I'm getting oriented with CadQuery via the time-honored process of Reading The Fine Manual. After getting an overview of general concepts, I continued onward to an overview of CadQuery's 2D sketch process. This concept is fairly limited in OpenSCAD to simpler geometry primitives. If I wanted to do something more complex, my takeaway was "do it somewhere else" then bring it into OpenSCAD via SVG or DXF imports. I'm glad to see CadQuery has more sophistication in this area, hopefully suffice for my future projects.

Similar to OpenSCAD, I can sketch in CadQuery by specifying simple 2D primitives. They can be combined using various modes. Fuse adds new shape to an existing one, and I assume it was indeed called "add" at some point by its mode specification character "a". Similar cut mode probably started as "subtract" given it is "s". At least intersection mode is still "i". Finally there is mode "c" which is not cut but construction used to guide future operations.

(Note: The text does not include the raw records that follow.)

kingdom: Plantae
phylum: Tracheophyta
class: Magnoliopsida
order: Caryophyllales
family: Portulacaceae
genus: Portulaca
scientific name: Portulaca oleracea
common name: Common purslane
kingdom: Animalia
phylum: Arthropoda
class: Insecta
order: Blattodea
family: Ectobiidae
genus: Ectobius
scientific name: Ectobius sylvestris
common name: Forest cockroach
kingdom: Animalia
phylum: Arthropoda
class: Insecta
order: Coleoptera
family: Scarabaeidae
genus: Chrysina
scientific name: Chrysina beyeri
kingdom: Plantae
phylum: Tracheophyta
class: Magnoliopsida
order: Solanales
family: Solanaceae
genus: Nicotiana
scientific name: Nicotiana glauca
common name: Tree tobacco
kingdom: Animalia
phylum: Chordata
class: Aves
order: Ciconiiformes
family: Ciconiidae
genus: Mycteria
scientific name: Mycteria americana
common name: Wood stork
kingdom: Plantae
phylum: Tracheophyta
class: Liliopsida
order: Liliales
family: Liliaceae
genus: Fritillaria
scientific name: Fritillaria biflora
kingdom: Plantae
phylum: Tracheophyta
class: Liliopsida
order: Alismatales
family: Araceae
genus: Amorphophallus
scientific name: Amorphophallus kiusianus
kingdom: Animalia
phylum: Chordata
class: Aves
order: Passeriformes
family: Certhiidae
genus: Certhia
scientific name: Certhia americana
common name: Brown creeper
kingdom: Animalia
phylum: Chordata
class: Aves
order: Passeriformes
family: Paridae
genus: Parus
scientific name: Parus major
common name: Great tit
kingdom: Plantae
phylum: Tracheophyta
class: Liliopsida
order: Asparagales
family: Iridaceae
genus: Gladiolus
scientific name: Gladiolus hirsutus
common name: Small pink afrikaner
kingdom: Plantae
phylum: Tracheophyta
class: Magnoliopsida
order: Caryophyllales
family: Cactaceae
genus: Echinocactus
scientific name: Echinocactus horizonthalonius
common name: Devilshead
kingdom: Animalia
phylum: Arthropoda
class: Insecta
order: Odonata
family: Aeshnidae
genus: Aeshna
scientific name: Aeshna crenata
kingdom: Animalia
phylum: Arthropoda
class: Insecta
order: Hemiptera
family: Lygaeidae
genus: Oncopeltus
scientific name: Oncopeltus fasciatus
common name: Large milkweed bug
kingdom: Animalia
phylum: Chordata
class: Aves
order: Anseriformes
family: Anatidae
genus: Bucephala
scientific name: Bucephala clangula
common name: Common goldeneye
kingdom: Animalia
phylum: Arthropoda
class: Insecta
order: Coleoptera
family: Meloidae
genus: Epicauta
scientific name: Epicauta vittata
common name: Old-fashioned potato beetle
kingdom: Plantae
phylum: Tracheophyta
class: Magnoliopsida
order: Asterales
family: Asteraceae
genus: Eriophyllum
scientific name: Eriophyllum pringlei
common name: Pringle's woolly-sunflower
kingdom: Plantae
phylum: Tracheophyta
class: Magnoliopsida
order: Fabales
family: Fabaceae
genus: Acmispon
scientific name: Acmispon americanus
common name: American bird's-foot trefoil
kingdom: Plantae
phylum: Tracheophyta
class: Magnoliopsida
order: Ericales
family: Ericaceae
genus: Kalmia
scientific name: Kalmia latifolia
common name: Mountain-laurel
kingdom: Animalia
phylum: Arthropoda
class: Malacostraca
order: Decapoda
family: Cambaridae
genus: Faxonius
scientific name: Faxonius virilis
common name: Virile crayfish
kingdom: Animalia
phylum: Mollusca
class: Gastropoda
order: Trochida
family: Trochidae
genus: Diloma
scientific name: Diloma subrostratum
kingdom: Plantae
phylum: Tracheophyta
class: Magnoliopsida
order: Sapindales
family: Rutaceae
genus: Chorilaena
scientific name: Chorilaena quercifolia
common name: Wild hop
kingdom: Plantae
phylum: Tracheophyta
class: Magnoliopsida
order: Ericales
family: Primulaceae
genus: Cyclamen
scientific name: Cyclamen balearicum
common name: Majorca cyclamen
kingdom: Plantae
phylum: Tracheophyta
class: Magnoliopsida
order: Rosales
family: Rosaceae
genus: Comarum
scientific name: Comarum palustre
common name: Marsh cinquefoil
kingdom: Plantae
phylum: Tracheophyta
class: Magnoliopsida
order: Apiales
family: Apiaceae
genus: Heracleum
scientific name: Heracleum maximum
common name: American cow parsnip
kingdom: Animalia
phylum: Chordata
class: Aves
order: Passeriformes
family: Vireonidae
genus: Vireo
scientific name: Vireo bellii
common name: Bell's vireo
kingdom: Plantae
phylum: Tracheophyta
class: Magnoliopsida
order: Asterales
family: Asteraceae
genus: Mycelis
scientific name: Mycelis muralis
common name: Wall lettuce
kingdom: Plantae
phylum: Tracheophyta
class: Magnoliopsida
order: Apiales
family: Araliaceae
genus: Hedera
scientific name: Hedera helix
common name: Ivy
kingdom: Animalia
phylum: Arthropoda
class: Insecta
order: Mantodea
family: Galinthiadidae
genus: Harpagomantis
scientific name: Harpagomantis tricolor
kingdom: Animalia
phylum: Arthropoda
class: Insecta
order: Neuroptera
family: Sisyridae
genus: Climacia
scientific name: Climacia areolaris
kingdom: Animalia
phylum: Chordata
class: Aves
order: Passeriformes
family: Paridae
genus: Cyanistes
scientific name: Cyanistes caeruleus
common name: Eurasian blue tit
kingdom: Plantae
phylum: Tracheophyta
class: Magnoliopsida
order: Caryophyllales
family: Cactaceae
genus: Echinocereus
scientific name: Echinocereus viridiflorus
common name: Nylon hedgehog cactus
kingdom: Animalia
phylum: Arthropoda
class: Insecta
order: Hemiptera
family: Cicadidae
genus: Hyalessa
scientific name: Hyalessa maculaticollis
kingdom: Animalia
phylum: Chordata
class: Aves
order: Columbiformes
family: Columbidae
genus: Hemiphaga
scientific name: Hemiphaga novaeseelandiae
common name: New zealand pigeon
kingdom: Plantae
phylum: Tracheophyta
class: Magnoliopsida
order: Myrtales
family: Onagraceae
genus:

Examples throughout this guide lets me walk through operations by typing them in step by step in CQ-editor. They illustrate the commands under discussion but they also used a few commands that went unexplained probably because they're not core to 2D sketch concepts. I saw multiple calls to reset() and an explanation "Note that selectors are implemented, but selection has to be explicitly reset" but I don't fully understand what that means yet. Nor do I yet understand the role of clean() which removes some visual clutter but I don't fully understand what it means from a geometry standpoint. Are these operations strictly optional tidying up that I can choose to skip for performance? Or are there times when they are critically important? Or possibly, are there times when I explicit should not call them? Things to learn for the future.

The biggest attraction in this section was constraint-based sketches, a feature I failed to find in any other code CAD platforms I investigated. While I'm very hopeful this will prove useful capturing design intent in my CadQuery projects, I'm aware of the fact it is still an incomplete experimental feature with a small set of constraints. The final proof will be in the using but I think it'll be fine. In the worst case I get frustrated and end up not using it, which leaves me no worse off than where I am now. I have a similar attitude going into CadQuery assemblies.